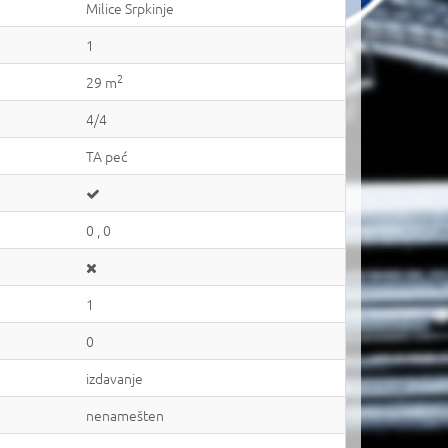
Milice Srpkinje
1
2
29 m
4/4
TA peć
0 , 0
1
0
izdavanje
nenamešten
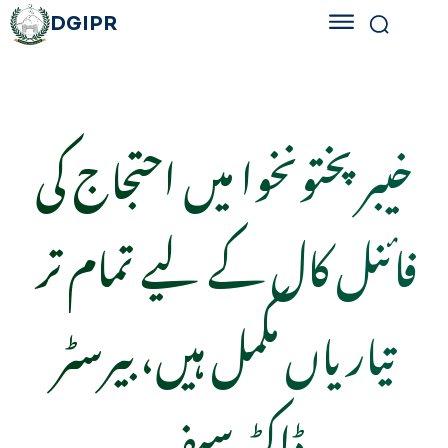
DGIPR
خیبر پختونخوا میں احتجاج کی
فائنل کال کے لیے تمام تر
تیاریاں مکمل ہیں، بیرسٹر
ڈاکٹر سیف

PROBLEM DETAILS:
Change "nenamešten" to "namešten" across all the items and write out their text again with nothing else altered. Don't include the pictures.

OUTPUT FOR THIS EXERCISE:
Milice Srpkinje
1
2
29 m
4/4
TA peć
0 , 0
1
0
izdavanje
namešten
DGIPR
خیبر پختونخوا میں احتجاج کی
فائنل کال کے لیے تمام تر
تیاریاں مکمل ہیں، بیرسٹر
ڈاکٹر سیف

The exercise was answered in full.